▶ WORK TO COMPLETE
List every line in the items below that contains the string "Const", copying each line in full.

▶ SUPPLIED MATERIAL
"""

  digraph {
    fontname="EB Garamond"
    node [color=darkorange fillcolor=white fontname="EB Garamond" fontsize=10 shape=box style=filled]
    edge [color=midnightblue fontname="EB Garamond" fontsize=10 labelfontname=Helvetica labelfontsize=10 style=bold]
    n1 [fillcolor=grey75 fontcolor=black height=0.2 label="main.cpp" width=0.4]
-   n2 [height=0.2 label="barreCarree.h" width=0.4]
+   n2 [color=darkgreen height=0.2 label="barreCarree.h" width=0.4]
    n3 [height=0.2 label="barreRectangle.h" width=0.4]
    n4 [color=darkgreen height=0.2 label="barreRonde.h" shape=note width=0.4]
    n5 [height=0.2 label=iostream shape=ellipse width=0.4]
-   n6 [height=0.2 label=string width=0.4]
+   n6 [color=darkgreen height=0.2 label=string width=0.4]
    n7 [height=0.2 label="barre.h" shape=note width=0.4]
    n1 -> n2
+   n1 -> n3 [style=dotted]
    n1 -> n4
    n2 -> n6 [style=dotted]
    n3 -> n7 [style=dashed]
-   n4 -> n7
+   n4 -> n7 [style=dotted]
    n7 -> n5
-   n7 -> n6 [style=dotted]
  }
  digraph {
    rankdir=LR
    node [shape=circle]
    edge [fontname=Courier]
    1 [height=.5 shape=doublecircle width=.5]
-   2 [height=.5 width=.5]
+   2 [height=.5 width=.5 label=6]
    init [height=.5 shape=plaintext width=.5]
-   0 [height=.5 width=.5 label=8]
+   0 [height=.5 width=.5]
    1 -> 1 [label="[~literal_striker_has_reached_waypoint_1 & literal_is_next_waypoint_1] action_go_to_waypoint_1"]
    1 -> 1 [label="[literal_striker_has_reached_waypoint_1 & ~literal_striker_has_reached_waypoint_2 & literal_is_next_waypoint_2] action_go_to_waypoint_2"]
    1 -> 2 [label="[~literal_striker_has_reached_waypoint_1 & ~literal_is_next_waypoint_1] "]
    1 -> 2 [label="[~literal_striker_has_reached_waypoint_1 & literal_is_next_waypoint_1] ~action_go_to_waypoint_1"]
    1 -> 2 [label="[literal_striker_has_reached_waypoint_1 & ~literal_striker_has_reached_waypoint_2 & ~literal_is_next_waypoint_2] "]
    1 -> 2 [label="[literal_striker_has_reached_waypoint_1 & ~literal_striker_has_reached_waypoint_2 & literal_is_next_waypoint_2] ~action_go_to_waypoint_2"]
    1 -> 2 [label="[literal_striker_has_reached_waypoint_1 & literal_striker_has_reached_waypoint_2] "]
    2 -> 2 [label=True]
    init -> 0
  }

"""
"""

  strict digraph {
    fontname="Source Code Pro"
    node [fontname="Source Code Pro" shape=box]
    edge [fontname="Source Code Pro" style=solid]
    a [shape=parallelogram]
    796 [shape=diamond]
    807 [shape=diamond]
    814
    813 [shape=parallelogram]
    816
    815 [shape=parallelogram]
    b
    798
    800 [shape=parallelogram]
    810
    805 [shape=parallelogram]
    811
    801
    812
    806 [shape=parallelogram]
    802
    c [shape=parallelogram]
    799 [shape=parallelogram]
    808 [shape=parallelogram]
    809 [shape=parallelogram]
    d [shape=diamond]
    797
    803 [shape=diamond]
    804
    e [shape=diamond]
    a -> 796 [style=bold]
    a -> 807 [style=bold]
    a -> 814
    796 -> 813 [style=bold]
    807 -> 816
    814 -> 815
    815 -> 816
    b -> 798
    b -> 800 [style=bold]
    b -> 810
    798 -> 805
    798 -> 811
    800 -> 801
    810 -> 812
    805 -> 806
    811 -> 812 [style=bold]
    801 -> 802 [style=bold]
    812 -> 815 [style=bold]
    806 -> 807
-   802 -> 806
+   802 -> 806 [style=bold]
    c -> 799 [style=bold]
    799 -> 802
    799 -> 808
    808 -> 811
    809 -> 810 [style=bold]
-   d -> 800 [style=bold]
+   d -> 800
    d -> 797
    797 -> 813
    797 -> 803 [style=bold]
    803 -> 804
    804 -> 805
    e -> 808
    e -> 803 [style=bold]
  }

"""
"""

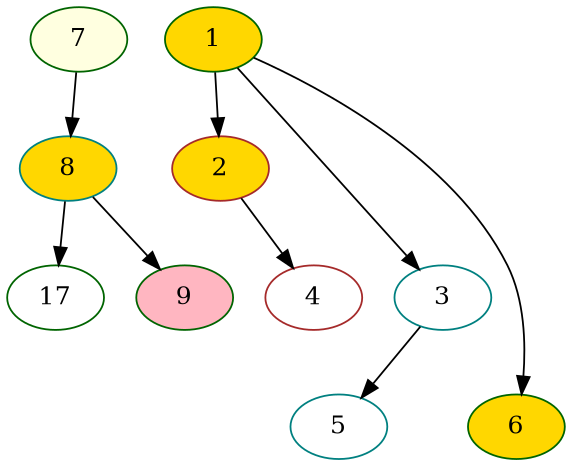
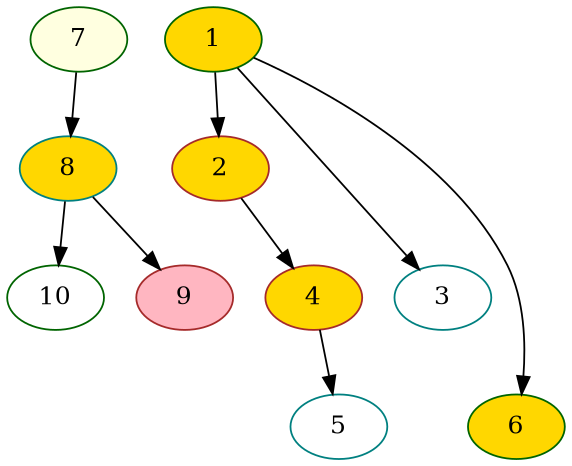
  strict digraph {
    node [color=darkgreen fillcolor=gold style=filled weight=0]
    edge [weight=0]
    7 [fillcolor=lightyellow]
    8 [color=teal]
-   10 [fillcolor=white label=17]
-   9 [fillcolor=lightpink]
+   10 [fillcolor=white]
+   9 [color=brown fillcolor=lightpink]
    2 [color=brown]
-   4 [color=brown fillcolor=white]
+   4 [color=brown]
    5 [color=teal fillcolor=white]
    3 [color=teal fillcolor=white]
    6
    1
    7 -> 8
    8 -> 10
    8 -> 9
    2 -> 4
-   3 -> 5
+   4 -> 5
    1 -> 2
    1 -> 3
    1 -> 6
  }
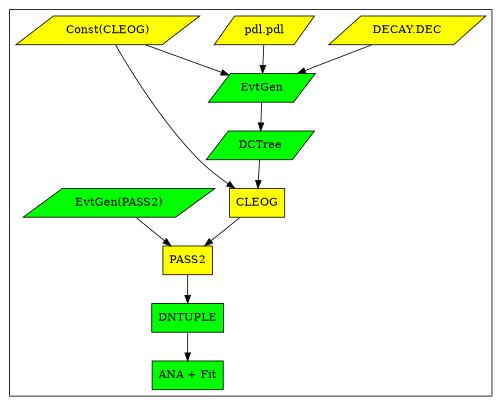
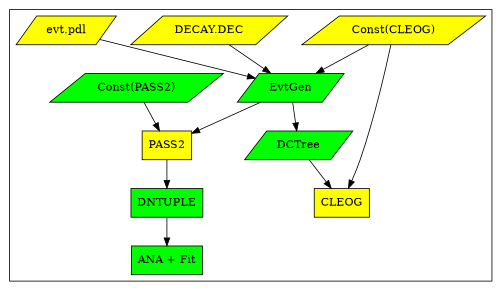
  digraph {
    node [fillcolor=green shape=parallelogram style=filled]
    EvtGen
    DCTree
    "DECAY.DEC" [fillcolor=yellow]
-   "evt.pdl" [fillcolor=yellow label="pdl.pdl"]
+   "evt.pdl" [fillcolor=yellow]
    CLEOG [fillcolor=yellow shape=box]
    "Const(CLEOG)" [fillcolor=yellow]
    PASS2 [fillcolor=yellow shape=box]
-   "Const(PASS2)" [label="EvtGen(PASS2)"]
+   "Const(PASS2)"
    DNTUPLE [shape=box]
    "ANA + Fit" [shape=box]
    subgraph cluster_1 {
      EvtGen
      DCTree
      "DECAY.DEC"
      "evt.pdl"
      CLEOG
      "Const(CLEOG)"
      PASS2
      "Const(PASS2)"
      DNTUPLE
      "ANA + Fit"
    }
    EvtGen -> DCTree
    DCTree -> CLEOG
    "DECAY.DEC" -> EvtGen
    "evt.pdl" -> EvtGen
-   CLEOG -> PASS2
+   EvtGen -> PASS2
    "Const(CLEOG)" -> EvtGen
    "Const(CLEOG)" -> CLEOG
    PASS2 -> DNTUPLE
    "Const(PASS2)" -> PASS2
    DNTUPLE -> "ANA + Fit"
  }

"""

▶ THE REPLY
    "Const(CLEOG)" [fillcolor=yellow]
-   "Const(PASS2)" [label="EvtGen(PASS2)"]
+   "Const(PASS2)"
      "Const(CLEOG)"
      "Const(PASS2)"
    "Const(CLEOG)" -> EvtGen
    "Const(CLEOG)" -> CLEOG
    "Const(PASS2)" -> PASS2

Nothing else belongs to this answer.